* How to complete this task:
Read the records below. Copy each line where the string "labels" occurs.

* Data to process:

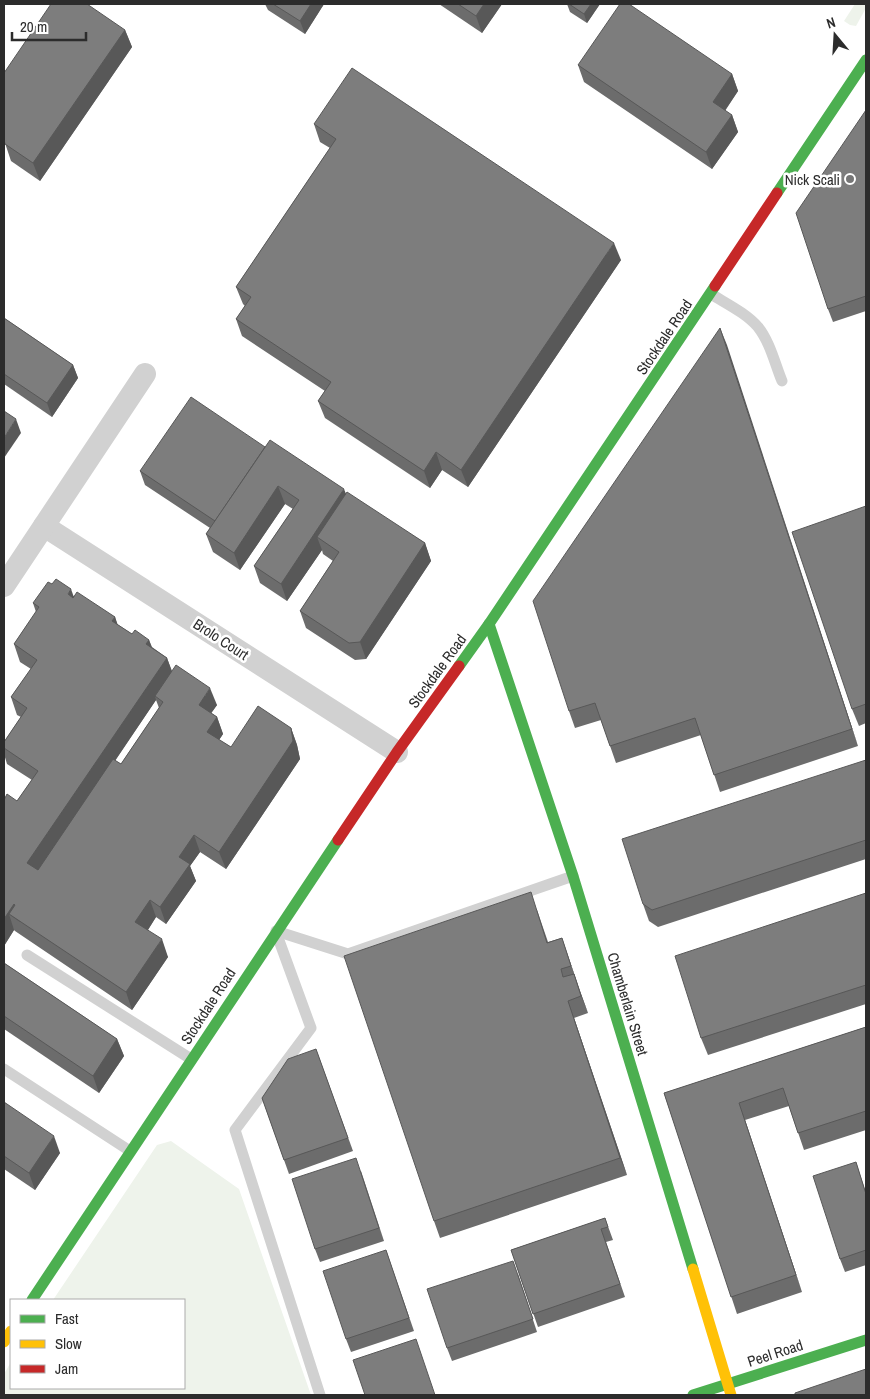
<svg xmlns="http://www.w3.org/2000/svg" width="870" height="1399" viewBox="0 0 870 1399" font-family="'Archivo Narrow',sans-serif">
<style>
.green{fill:#eef3eb}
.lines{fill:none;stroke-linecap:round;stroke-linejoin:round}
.lane{stroke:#d1d1d1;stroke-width:11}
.street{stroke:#d1d1d1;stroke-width:22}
.fast{stroke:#4caf50;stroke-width:11}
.slow{stroke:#ffc107;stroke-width:11}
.jam{stroke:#c62828;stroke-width:11}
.wall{fill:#6c6c6c;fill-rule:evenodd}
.shaded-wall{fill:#585858}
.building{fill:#7d7d7d;stroke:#585858}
.poi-dot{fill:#767676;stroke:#fff;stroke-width:2}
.labels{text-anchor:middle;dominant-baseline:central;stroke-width:5;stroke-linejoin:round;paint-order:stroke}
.poi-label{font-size:15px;fill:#2c2c2c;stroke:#fff;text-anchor:end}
.street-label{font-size:15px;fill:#2c2c2c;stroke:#fff}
</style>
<rect width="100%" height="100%" fill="#fff"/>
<g class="green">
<polygon points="855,4 866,4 866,8 856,26 850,25 844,21"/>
<polygon points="171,1141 239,1189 311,1395 4,1395 4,1374 11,1362 11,1388 184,1388 184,1300 53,1300 157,1145"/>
</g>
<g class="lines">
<g class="lane">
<path d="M711 294C727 304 746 313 758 327 770 342 775 364 782 381"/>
<polyline points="276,931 348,954 573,876"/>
<polyline points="277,935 311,1028 235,1130 320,1395"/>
<polyline points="27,955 191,1059"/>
<polyline points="4,1069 130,1151"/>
</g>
<g class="street">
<polyline points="44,526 397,752"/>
<polyline points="4,586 145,374"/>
</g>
<g class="fast">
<polyline points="777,193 866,60"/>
<polyline points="489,624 573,876 693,1269"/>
<polyline points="459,666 489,624 715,286"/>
<polyline points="32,1300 338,840"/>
<polyline points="693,1395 866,1340"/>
</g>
<g class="slow">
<polyline points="693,1269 731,1395"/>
<polyline points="4,1342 11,1331"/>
</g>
<g class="jam">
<polyline points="715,286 777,193"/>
<polyline points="338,840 397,752 459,666"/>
</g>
</g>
<g class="wall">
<polygon points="265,4 324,4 305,34 268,10"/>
<polygon points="439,4 502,4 482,33"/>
<polygon points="567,4 600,4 587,23 570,12"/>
<polygon points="125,30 132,47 40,181 11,161 4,140"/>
<polygon points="578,65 732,74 738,91 725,111 732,115 738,132 712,169 584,82"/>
<polygon points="866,110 866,311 833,322 828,309"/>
<polygon points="314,124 621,260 468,487 442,470 430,488 325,418 318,401 325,391 242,336 236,319 245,306 243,304 236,287 330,148 320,142"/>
<polygon points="4,318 73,365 78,378 52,417 4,384"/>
<polygon points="720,328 858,746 720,792 701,735 616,763 601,720 575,728 569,711"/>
<polygon points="265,447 346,494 425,543 431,561 366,659 355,660 306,628 300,611 333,561 323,554 322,550 287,601 260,583 254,566 293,509 285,504 240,570 213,552 206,534 210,528 145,485 140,471"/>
<polygon points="866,506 866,723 859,726 852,709"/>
<path d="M74 596 115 617 117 624 132 634 149 640 152 647 167 658 172 671 217 705 211 713 217 717 223 734 219 740 231 747 291 728 297 745 300 759 226 869 200 852 190 866 196 881 166 924 156 917 148 930 168 957 132 1010 15 931 14 930 4 946V800L17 801 32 780 7 764 4 754V742L21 717 17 715 11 697 31 669 20 662 14 644 36 612 33 603ZM156 700 159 708 121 764 115 761Z"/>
<polygon points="866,760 866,859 658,927 649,921 643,904"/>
<polygon points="866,893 866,1004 708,1055 701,1038"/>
<polygon points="537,910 548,942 562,938 580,991 588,1013 574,1018 627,1175 440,1238 434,1221"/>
<polygon points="4,963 117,1039 124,1056 99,1093 4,1029"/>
<polygon points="866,1027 866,1130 804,1150 789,1106 745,1120 802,1292 737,1314 664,1093"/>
<polygon points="316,1049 353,1151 289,1174 262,1098"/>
<polygon points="4,1102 60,1153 35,1190 4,1169"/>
<polygon points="856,1162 866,1193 866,1265 845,1272 840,1259"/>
<polygon points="361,1171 384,1241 320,1262 315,1249"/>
<polygon points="605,1218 613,1240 606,1242 625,1297 538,1327 511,1250"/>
<polygon points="386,1250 414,1331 351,1352 346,1339"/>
<polygon points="518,1274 537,1332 452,1361 447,1348"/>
</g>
<g class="shaded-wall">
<polygon points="311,4 324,4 305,34 300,21"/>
<polygon points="484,4 502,4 482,33 476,16"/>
<polygon points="591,4 600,4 587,23 584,14"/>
<polygon points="125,30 132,47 40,181 33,163"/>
<polygon points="732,74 738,91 719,119 713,102"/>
<polygon points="732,115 738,132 712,169 706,152"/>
<polygon points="614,243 621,260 468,487 461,470"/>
<polygon points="720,328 727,345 858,746 852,729"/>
<polygon points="73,365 78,378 52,417 47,403"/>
<polygon points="16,419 21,433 4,458 4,438"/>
<polygon points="436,452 442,470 430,488 424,471"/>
<polygon points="278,486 285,504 240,570 234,553"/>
<polygon points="344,489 351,506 317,537 322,550 287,601 281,584"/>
<polygon points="425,543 431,561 366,659 360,642"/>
<polygon points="71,589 77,606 68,594"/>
<polygon points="115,617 121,634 112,621"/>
<polygon points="149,640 155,657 146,644"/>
<polygon points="167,658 173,675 155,696 156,700 34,880 27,863"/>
<polygon points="210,688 217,705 205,722 199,705"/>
<polygon points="217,717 223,734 213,749 207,732"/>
<polygon points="291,728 297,745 300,759 226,869 219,852"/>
<polygon points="194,835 200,852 190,866 196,881 166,924 160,907 179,857"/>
<polygon points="150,900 156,917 142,939 135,922"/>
<polygon points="14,904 20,922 9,914 14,930 4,946 4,919"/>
<polygon points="562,938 580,991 588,1013 581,996"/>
<polygon points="162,939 168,957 132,1010 126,992"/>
<polygon points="568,1001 574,1018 627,1175 620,1158"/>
<polygon points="117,1039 124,1056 99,1093 93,1076"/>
<polygon points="739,1103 745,1120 802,1292 796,1275"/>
<polygon points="54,1136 60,1153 35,1190 29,1173"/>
</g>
<g class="building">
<polygon points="51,4 87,4 125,30 33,163 5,144 4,140 4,73"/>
<polygon points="273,4 311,4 300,21"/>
<polygon points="458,4 484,4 476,16"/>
<polygon points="569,4 591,4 584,14"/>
<polygon points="620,4 629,4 732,74 713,102 732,115 706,152 578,65"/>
<polygon points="352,68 614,243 461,470 436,452 424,471 318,401 331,382 236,319 251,297 236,287 336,139 314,124"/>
<polygon points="866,110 866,296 828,309 796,213"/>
<polygon points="4,318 73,365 47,403 4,374"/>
<polygon points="720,328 852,729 714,775 695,718 610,746 595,703 569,711 533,601"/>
<polygon points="191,397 265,447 215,521 140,471"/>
<polygon points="4,411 16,419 4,438"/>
<polygon points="270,440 344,489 281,584 254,566 299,500 278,486 234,553 206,534"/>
<polygon points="347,492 425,543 360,642 349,643 300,611 339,552 317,537"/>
<polygon points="866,506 866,704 852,709 792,532"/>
<polygon points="56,579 71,589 68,594 73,598 77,592 115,617 112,621 132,634 135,630 149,640 146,644 167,658 27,863 38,870 113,759 121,764 163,702 155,696 176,665 210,688 199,705 217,717 207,732 231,747 258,706 291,728 293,741 219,852 194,835 179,857 190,864 160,907 150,900 135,922 162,939 126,992 9,914 15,905 14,904 4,919 4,800 7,794 17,801 38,771 4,748 4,742 27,708 11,697 37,660 14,644 39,607 33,603 48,582 52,584"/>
<polygon points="866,760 866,840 652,910 643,904 622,839"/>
<polygon points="531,892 547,943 562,938 571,966 561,969 563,977 574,974 581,996 568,1001 620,1158 434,1221 344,956"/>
<polygon points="866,893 866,985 701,1038 675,956"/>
<polygon points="4,963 117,1039 93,1076 4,1016"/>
<polygon points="866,1027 866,1111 798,1133 783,1088 739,1103 796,1275 731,1297 664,1093"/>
<polygon points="316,1049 348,1138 284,1160 262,1098 288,1059"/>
<polygon points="4,1102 54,1136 29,1173 4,1156"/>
<polygon points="356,1158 379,1228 315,1249 292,1179"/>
<polygon points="856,1162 866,1194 866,1250 840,1259 813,1176"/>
<polygon points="605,1218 608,1227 601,1229 620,1284 533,1314 511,1250"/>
<polygon points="386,1250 409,1318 346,1339 323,1271"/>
<polygon points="513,1261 533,1319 447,1348 427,1289"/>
<polygon points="416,1339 435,1395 365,1395 353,1360"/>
<polygon points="866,1369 866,1395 795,1395 795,1393"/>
</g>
<circle class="poi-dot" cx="850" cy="179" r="5"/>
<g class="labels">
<g class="poi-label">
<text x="840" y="179">Nick Scali</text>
</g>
<g class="street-label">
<text transform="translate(664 337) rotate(-56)">Stockdale Road</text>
<text transform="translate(221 639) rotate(33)">Brolo Court</text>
<text transform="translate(437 671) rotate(-54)">Stockdale Road</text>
<text transform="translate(628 1004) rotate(73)">Chamberlain Street</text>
<text transform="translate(208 1006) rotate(-57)">Stockdale Road</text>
<text transform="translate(775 1353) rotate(-18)">Peel Road</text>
</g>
</g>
<rect width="870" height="1399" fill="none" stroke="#2c2c2c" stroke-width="10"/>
<rect x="10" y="1299" width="175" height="90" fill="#ffffff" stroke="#ababab"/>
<rect x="20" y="1315" width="25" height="8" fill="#4caf50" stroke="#ababab"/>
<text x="55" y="1324" font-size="15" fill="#2c2c2c">Fast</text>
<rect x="20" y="1340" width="25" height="8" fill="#ffc107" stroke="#ababab"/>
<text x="55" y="1349" font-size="15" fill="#2c2c2c">Slow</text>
<rect x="20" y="1365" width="25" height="8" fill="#c62828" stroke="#ababab"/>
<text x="55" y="1374" font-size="15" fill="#2c2c2c">Jam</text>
<g transform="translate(835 35) rotate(342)" stroke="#ffffff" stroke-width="4" paint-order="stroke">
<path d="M0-4L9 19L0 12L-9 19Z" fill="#2c2c2c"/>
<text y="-8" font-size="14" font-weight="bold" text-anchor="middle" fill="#2c2c2c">N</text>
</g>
<path d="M12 32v8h74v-8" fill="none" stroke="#2c2c2c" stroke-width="2.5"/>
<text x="20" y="32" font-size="15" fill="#2c2c2c" stroke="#ffffff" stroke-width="4" paint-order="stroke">20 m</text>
</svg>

* Answer:
.labels{text-anchor:middle;dominant-baseline:central;stroke-width:5;stroke-linejoin:round;paint-order:stroke}
<g class="labels">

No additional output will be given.